# Requirement
The stretch wanted below opens at the line containing "[89,564,105,574] To ->" and closes at the line containing "[89,624,165,636] activated, the". Please return it exactly, with no other lines.

# Given records
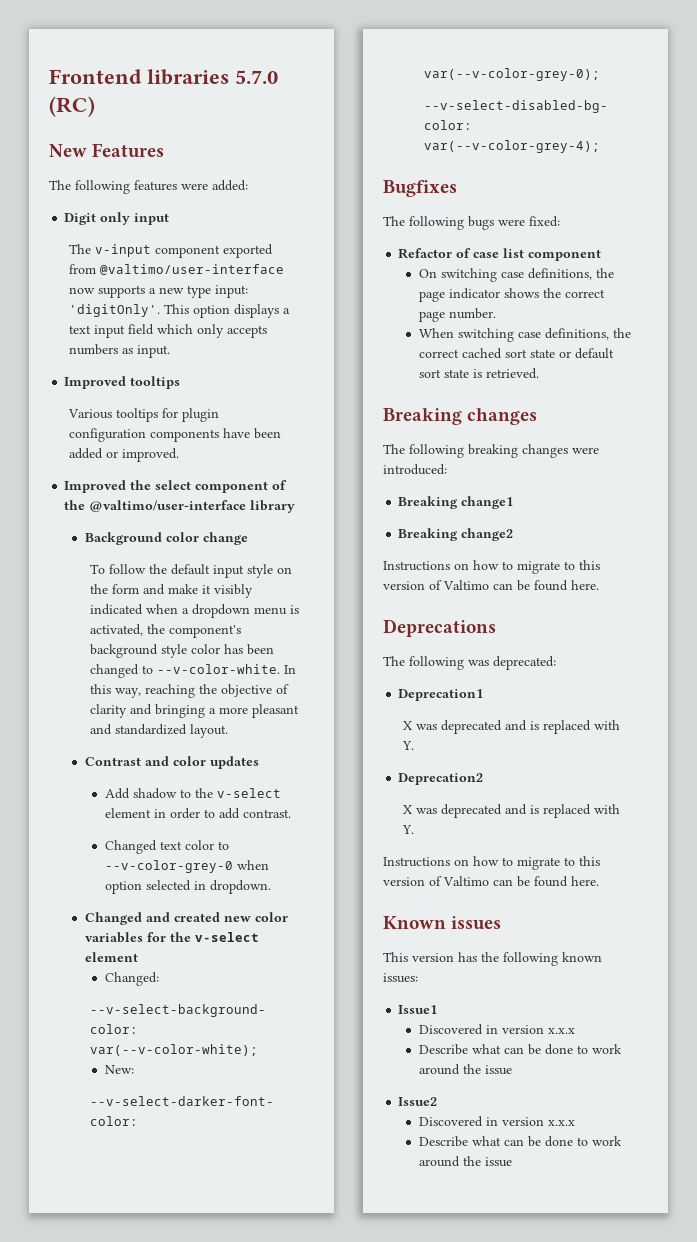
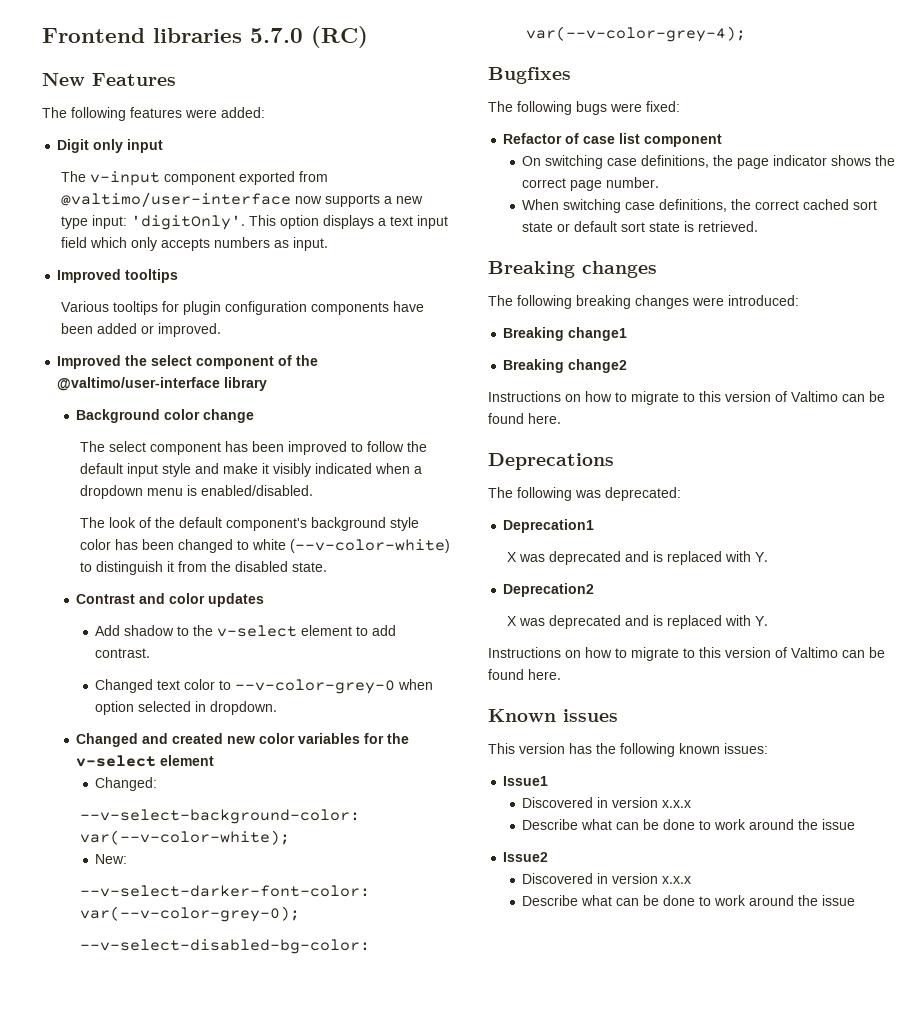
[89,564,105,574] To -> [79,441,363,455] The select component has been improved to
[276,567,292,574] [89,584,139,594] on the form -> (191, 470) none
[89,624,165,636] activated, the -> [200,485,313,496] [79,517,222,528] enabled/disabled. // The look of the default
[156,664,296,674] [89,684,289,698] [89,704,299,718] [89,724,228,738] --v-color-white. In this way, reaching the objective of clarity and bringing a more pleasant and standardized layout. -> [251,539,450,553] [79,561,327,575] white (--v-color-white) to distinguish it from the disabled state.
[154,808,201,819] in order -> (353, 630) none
---
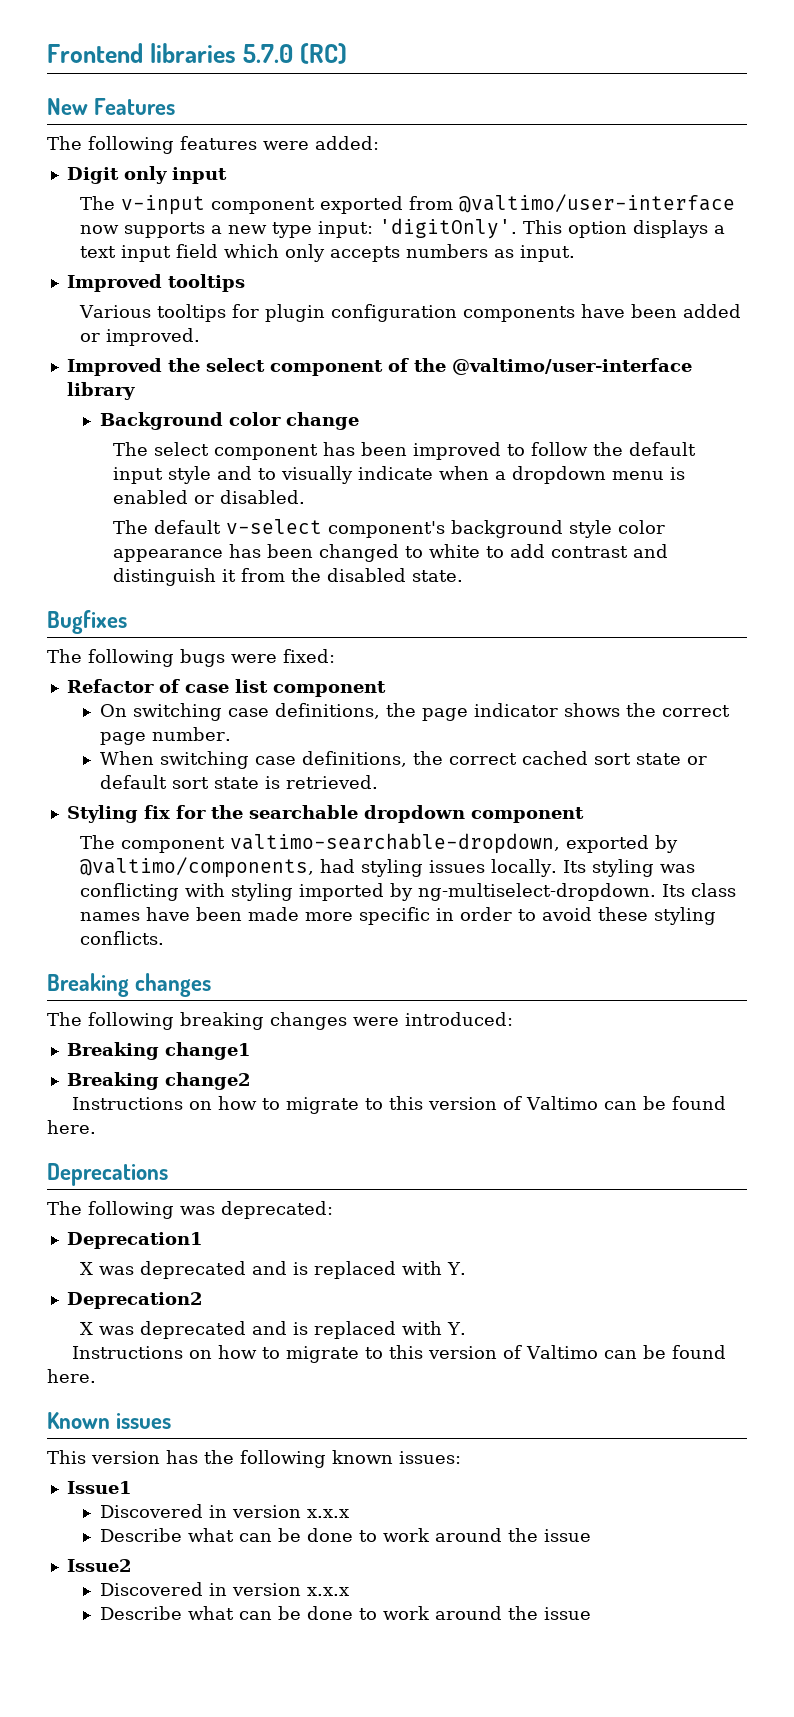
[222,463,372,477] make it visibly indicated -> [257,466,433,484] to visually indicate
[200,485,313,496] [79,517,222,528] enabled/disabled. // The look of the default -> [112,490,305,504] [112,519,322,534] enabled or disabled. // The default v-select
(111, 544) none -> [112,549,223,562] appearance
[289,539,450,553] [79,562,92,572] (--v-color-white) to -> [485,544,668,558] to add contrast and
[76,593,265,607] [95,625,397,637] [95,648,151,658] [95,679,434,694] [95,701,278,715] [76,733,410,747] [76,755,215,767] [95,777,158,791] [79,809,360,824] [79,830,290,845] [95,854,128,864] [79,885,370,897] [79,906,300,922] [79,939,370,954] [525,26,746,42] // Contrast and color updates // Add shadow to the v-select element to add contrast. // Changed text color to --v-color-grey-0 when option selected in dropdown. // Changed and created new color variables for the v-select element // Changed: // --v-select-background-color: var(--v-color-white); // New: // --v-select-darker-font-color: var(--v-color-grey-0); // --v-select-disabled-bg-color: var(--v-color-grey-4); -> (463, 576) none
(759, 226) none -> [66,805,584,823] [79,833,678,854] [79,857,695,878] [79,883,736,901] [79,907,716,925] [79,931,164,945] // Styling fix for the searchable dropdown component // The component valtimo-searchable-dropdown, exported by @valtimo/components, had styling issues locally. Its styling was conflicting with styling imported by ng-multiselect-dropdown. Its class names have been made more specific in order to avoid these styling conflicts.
...
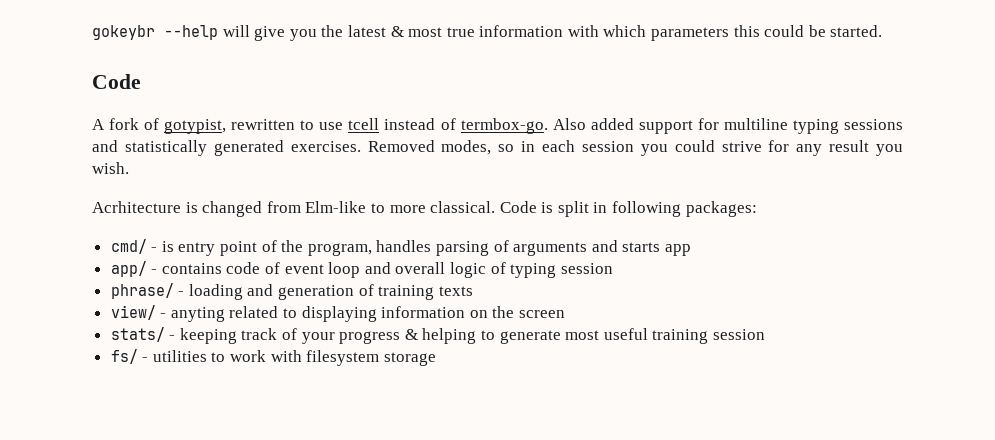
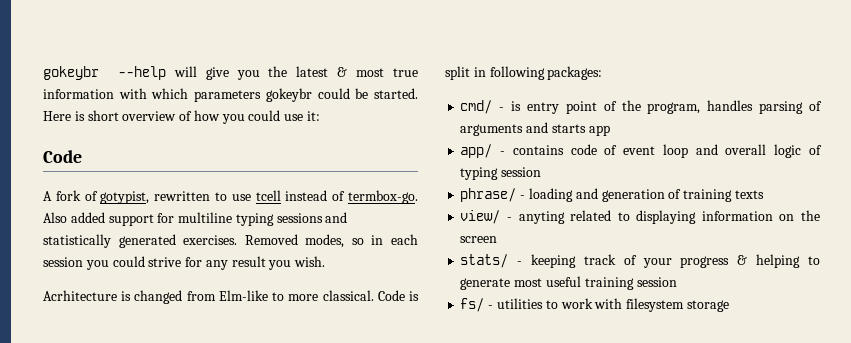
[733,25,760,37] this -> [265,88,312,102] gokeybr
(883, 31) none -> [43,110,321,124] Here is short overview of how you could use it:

# Completed exercise
[89,564,105,574] To -> [79,441,363,455] The select component has been improved to
[276,567,292,574] [89,584,139,594] on the form -> (191, 470) none
[89,624,165,636] activated, the -> [200,485,313,496] [79,517,222,528] enabled/disabled. // The look of the default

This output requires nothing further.